Leaving the images behind, copy every line of the records exactly.
Start of EXTRACTED MATERIAL
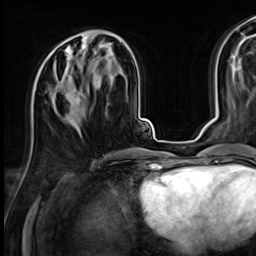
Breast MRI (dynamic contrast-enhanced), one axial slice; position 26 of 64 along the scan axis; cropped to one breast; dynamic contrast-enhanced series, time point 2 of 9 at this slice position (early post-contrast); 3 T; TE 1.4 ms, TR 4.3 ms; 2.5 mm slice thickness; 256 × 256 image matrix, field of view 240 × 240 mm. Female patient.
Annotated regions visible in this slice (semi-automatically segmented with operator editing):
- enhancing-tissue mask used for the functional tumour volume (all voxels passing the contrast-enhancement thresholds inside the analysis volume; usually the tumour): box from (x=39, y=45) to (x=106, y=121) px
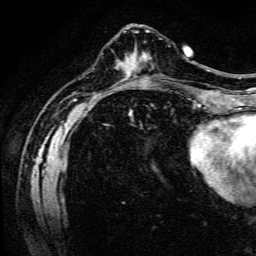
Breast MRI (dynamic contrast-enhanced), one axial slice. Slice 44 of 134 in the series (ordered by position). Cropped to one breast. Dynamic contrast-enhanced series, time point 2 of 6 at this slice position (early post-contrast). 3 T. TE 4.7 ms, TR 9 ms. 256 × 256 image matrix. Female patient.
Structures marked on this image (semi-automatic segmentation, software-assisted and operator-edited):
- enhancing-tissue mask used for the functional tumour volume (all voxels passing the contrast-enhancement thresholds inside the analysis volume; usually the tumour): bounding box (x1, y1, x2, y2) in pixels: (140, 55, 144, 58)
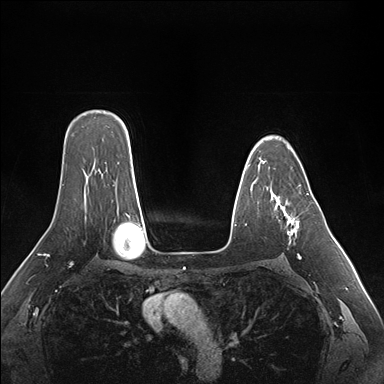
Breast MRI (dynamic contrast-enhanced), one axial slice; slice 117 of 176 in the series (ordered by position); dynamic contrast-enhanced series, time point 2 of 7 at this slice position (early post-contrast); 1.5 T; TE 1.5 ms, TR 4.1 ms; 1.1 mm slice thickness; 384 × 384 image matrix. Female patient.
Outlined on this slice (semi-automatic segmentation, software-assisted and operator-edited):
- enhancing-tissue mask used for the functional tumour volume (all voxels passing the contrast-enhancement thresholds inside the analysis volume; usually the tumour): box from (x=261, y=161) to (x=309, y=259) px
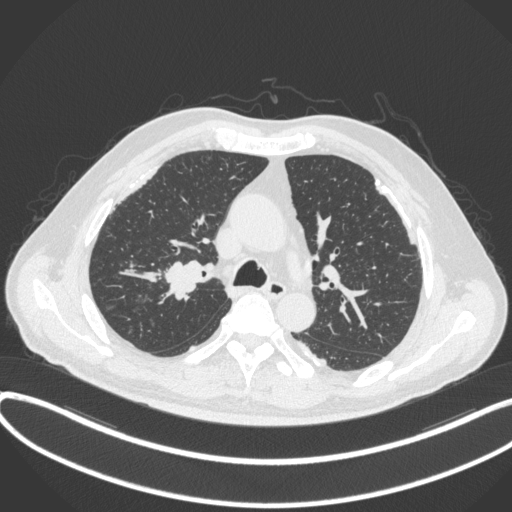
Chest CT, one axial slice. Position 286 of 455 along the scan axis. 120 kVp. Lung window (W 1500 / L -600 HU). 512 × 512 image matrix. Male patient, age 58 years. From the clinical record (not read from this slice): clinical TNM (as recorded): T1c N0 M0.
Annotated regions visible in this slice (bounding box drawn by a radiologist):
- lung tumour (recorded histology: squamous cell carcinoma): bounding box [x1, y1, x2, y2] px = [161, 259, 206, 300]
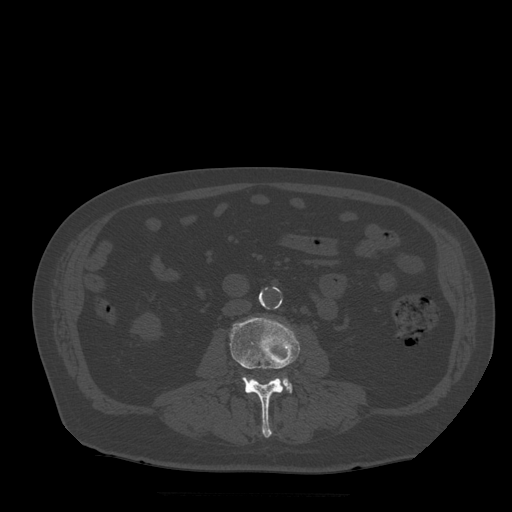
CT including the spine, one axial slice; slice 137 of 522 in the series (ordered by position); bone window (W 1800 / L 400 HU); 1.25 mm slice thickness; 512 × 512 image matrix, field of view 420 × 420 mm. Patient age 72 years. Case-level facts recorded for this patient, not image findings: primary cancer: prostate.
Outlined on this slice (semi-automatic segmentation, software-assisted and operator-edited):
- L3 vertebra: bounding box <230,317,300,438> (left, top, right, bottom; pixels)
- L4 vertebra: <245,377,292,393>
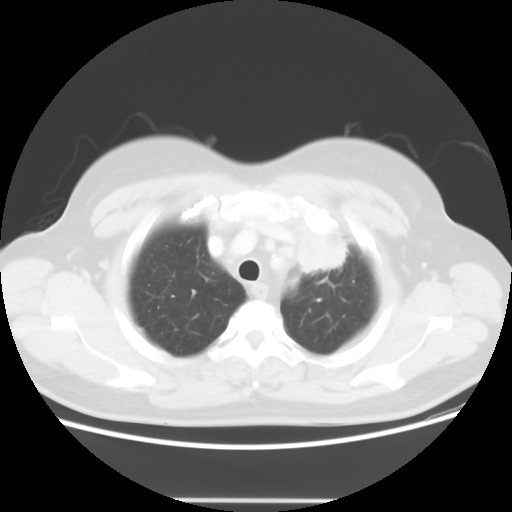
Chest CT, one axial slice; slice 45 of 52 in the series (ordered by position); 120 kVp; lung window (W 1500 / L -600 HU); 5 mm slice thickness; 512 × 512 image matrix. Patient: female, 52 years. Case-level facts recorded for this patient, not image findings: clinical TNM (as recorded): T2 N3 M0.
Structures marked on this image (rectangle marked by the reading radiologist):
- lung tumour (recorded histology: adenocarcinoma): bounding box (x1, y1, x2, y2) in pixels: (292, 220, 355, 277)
End of EXTRACTED MATERIAL
EXERCISE SOLUTION:
Breast MRI (dynamic contrast-enhanced), one axial slice; position 26 of 64 along the scan axis; cropped to one breast; dynamic contrast-enhanced series, time point 2 of 9 at this slice position (early post-contrast); 3 T; TE 1.4 ms, TR 4.3 ms; 2.5 mm slice thickness; 256 × 256 image matrix, field of view 240 × 240 mm. Female patient.
Annotated regions visible in this slice (semi-automatically segmented with operator editing):
- enhancing-tissue mask used for the functional tumour volume (all voxels passing the contrast-enhancement thresholds inside the analysis volume; usually the tumour): box from (x=39, y=45) to (x=106, y=121) px
Breast MRI (dynamic contrast-enhanced), one axial slice. Slice 44 of 134 in the series (ordered by position). Cropped to one breast. Dynamic contrast-enhanced series, time point 2 of 6 at this slice position (early post-contrast). 3 T. TE 4.7 ms, TR 9 ms. 256 × 256 image matrix. Female patient.
Structures marked on this image (semi-automatic segmentation, software-assisted and operator-edited):
- enhancing-tissue mask used for the functional tumour volume (all voxels passing the contrast-enhancement thresholds inside the analysis volume; usually the tumour): bounding box (x1, y1, x2, y2) in pixels: (140, 55, 144, 58)
Breast MRI (dynamic contrast-enhanced), one axial slice; slice 117 of 176 in the series (ordered by position); dynamic contrast-enhanced series, time point 2 of 7 at this slice position (early post-contrast); 1.5 T; TE 1.5 ms, TR 4.1 ms; 1.1 mm slice thickness; 384 × 384 image matrix. Female patient.
Outlined on this slice (semi-automatic segmentation, software-assisted and operator-edited):
- enhancing-tissue mask used for the functional tumour volume (all voxels passing the contrast-enhancement thresholds inside the analysis volume; usually the tumour): box from (x=261, y=161) to (x=309, y=259) px
Chest CT, one axial slice. Position 286 of 455 along the scan axis. 120 kVp. Lung window (W 1500 / L -600 HU). 512 × 512 image matrix. Male patient, age 58 years. From the clinical record (not read from this slice): clinical TNM (as recorded): T1c N0 M0.
Annotated regions visible in this slice (bounding box drawn by a radiologist):
- lung tumour (recorded histology: squamous cell carcinoma): bounding box [x1, y1, x2, y2] px = [161, 259, 206, 300]
CT including the spine, one axial slice; slice 137 of 522 in the series (ordered by position); bone window (W 1800 / L 400 HU); 1.25 mm slice thickness; 512 × 512 image matrix, field of view 420 × 420 mm. Patient age 72 years. Case-level facts recorded for this patient, not image findings: primary cancer: prostate.
Outlined on this slice (semi-automatic segmentation, software-assisted and operator-edited):
- L3 vertebra: bounding box <230,317,300,438> (left, top, right, bottom; pixels)
- L4 vertebra: <245,377,292,393>
Chest CT, one axial slice; slice 45 of 52 in the series (ordered by position); 120 kVp; lung window (W 1500 / L -600 HU); 5 mm slice thickness; 512 × 512 image matrix. Patient: female, 52 years. Case-level facts recorded for this patient, not image findings: clinical TNM (as recorded): T2 N3 M0.
Structures marked on this image (rectangle marked by the reading radiologist):
- lung tumour (recorded histology: adenocarcinoma): bounding box (x1, y1, x2, y2) in pixels: (292, 220, 355, 277)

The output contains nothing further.